* **Task input**

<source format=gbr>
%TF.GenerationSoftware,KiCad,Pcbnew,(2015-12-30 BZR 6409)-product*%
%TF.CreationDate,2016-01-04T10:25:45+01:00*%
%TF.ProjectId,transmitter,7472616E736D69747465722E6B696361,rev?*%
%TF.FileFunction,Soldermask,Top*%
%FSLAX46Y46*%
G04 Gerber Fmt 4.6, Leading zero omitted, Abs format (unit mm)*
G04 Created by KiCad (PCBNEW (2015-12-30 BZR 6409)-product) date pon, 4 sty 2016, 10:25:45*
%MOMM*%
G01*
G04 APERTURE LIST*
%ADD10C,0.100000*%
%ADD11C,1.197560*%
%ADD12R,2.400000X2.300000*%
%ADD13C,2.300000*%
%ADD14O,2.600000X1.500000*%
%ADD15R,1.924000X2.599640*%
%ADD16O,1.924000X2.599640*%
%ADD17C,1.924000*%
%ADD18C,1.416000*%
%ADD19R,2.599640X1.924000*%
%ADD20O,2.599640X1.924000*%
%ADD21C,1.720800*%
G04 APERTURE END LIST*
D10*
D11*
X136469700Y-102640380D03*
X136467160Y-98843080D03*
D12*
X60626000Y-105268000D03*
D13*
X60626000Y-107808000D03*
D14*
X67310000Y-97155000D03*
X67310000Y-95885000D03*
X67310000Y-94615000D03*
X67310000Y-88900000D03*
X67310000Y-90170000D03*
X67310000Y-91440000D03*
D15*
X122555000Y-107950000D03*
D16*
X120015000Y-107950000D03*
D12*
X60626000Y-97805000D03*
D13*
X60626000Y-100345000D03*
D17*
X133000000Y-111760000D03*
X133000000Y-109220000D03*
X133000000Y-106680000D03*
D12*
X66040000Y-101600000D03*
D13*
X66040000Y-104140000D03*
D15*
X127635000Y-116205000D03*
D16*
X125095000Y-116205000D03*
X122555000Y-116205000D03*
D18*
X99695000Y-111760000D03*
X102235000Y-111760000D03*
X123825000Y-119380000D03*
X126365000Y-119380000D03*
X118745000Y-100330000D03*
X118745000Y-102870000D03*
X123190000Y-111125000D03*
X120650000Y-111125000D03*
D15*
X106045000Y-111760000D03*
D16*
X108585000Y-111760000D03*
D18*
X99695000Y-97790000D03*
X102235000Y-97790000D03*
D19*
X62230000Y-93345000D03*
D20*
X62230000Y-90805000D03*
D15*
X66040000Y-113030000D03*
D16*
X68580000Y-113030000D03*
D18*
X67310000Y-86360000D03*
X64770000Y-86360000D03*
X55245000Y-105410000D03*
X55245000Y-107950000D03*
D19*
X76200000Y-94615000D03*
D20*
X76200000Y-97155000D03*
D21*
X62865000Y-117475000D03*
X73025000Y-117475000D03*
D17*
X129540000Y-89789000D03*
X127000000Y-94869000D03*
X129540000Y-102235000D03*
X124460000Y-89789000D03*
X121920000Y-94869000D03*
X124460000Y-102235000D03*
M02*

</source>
--
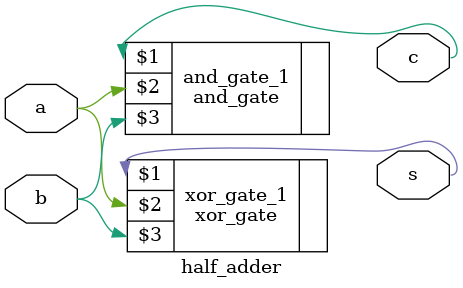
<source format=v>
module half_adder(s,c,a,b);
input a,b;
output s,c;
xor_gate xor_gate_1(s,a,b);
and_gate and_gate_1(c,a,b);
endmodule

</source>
---
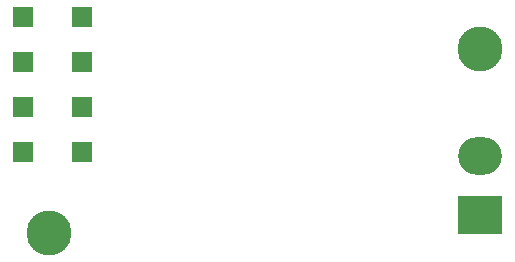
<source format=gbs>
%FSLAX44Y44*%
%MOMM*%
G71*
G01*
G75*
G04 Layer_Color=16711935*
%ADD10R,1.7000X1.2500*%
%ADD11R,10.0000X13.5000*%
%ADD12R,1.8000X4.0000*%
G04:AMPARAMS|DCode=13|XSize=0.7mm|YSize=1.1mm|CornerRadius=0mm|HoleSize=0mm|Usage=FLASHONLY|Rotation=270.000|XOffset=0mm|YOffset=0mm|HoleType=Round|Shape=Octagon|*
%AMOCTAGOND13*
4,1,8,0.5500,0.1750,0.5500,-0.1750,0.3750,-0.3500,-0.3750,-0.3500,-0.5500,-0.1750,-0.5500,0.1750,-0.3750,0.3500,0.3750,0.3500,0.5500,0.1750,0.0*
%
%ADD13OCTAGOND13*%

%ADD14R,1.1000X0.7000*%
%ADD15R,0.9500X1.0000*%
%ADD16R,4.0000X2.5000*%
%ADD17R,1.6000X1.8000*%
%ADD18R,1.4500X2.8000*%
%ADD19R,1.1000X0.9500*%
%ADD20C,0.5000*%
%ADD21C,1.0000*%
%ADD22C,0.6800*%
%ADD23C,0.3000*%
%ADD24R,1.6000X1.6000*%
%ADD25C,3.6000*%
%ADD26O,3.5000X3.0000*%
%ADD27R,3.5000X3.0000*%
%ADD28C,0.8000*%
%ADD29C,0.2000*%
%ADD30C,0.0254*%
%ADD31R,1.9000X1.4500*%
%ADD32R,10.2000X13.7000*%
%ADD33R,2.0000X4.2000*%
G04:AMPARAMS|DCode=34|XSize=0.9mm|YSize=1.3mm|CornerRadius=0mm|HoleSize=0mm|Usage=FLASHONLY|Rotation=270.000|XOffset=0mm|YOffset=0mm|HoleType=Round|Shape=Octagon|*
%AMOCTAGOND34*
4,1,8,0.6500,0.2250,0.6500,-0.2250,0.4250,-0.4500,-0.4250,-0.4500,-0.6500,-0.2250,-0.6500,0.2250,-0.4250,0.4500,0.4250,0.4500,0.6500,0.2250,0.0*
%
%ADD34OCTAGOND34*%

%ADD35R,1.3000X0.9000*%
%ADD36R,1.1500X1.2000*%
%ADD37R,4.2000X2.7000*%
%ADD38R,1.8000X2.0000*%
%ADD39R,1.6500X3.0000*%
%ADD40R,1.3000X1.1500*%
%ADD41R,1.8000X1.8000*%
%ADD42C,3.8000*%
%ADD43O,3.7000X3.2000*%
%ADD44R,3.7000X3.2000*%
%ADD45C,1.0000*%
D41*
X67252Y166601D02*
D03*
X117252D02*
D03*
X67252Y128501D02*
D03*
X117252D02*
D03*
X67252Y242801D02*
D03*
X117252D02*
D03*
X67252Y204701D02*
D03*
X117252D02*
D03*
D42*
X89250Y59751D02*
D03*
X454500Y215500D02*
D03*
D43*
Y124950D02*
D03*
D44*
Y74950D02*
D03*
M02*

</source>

* **Job item**
Go through the material and copy each line that contains "product".

* **Task answer**
%TF.GenerationSoftware,KiCad,Pcbnew,(2015-12-30 BZR 6409)-product*%
G04 Created by KiCad (PCBNEW (2015-12-30 BZR 6409)-product) date pon, 4 sty 2016, 10:25:45*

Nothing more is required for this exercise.